- To-do item
Reproduce each of the rows below line for line, with every character, space and punctuation mark left as it is.

- Material supplied
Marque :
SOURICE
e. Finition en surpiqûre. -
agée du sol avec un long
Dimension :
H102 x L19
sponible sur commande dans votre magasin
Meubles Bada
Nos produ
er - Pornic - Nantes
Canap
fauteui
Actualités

- Response area
Marque :
SOURICE
e. Finition en surpiqûre. -
agée du sol avec un long
Dimension :
H102 x L19
sponible sur commande dans votre magasin
Meubles Bada
Nos produ
er - Pornic - Nantes
Canap
fauteui
Actualités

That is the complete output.